The extensive compile-time metaprogramming facilities in C++ give it unique performance advantages relative to other performance languages, and is the reason it tends to be faster in practice.
For example, compare the speed and implementation of std::sort and qsort (it's almost an order of magnitude difference in run time for big N!)
Also, sorting is something where algorithmic improvement makes a sizeable difference so you need to be sure you're either measuring apples vs apples or that you've decided up front what your criteria are (e.g. lazy people will use the stdlib so only test that; or nobody sorts non-integer types so I only test those)
For some inputs if you're willing to use a specialist sort the best option today is C. If you care enough to spend resources on specialising the sort for your purpose that's a real option. Or alternatively if you can't be bothered to do more than reach for the standard library of course Rust has significantly faster sort (stable and unstable) than any of the three C++ stdlibs. Or maybe you want a specialized vector sort that Intel came up with and they wrote it for C++. Hope portability wasn't an issue 'cos unsurprisingly Intel only care if it works on Intel CPUs.
Sure, if you write all the code. If you're writing a library or more generic functions, you don't have that power.

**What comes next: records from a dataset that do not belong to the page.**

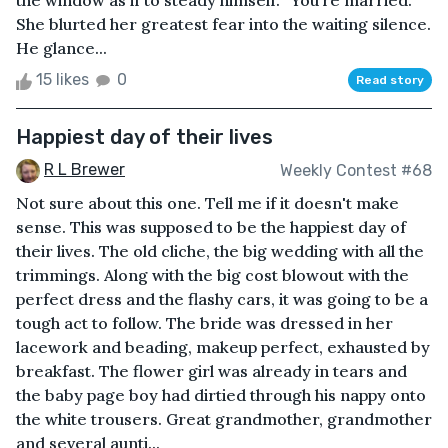
the window as if to steady himself. “You’re married.”
She blurted her greatest fear into the waiting silence.
He glance...
15 likes
0
Read story
Happiest day of their lives
R L Brewer
Weekly Contest #68
Not sure about this one. Tell me if it doesn't make
sense. This was supposed to be the happiest day of
their lives. The old cliche, the big wedding with all the
trimmings. Along with the big cost blowout with the
perfect dress and the flashy cars, it was going to be a
tough act to follow. The bride was dressed in her
lacework and beading, makeup perfect, exhausted by
breakfast. The flower girl was already in tears and
the baby page boy had dirtied through his nappy onto
the white trousers. Great grandmother, grandmother
and several aunti...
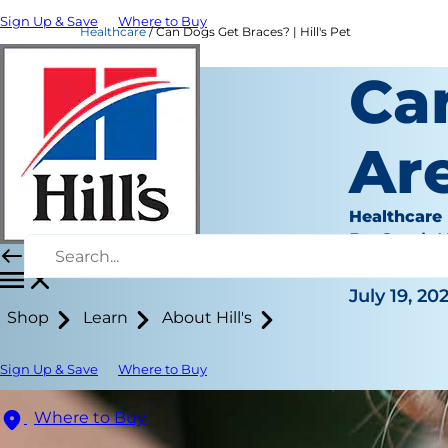
Sign Up & Save
Where to Buy
Healthcare
Can Dogs Get Braces? | Hill's Pet
Ca
Ar
Healthcare
Dr. Sarah
|
July 19, 20
Shop
Learn
About Hill's
Sign Up & Save
Where to Buy
Where to Buy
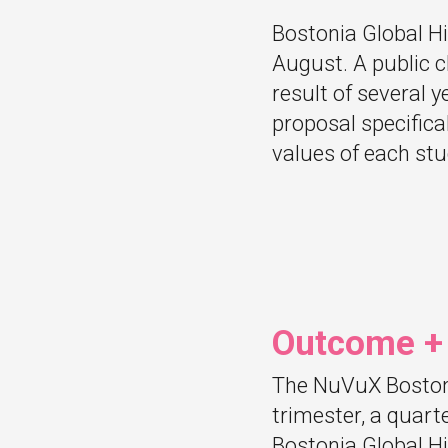
Bostonia Global Hi
August. A public ch
result of several 
proposal specifica
values of each stu
Outcome +
The NuVuX Bostoni
trimester, a quart
Bostonia Global Hi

And, even then, while you can do this it's going to be much more code and more prone to bugs. C++ is complex, but that complexity can often bring simplicity. I don't need to specialize for int, double, float, etc because the compiler can do it for me. And I know the implementation will be correct. If I specialize by hand, I can make mistakes.
In addition, this isn't something where C "shines". You can do the exact same thing in C++, if you want. Many templates have hand-rolled specializations for some types.
> apples vs apples
It is, they're both qsort. When every single comparison requires multiple dereferences + a function call it adds up.
> For some inputs if you're willing to use a specialist sort the best option today is C
I don't understand how. Even if this is the case, which I doubt, you could just include the C headers in a C++ application. So, C++ is equally as good of a choice + you get whatever else you want/need.
> Rust has significantly faster sort (stable and unstable) than any of the three C++ stdlibs
Maybe, but there's a new std::sort implementation in LLVM 17. Regardless, the Rust implementations are very fast for the same reason the C++ implementations are fast - encoding information in types at compile-time and aggressively inlining the comparison function. Rust has a very similar generic methodology to C++.
Yes, but not if you pass in void *. For libraries this matters. If you're both writing the producer and consumer then sure, you can do it manually.
> code bloat caused by monomorphization
This is true and a real problem, but I would argue in most scenarios extra codegen will be more performant than dynamic allocation + redirection. Because that's the alternative, like how swift or C# or Java do it.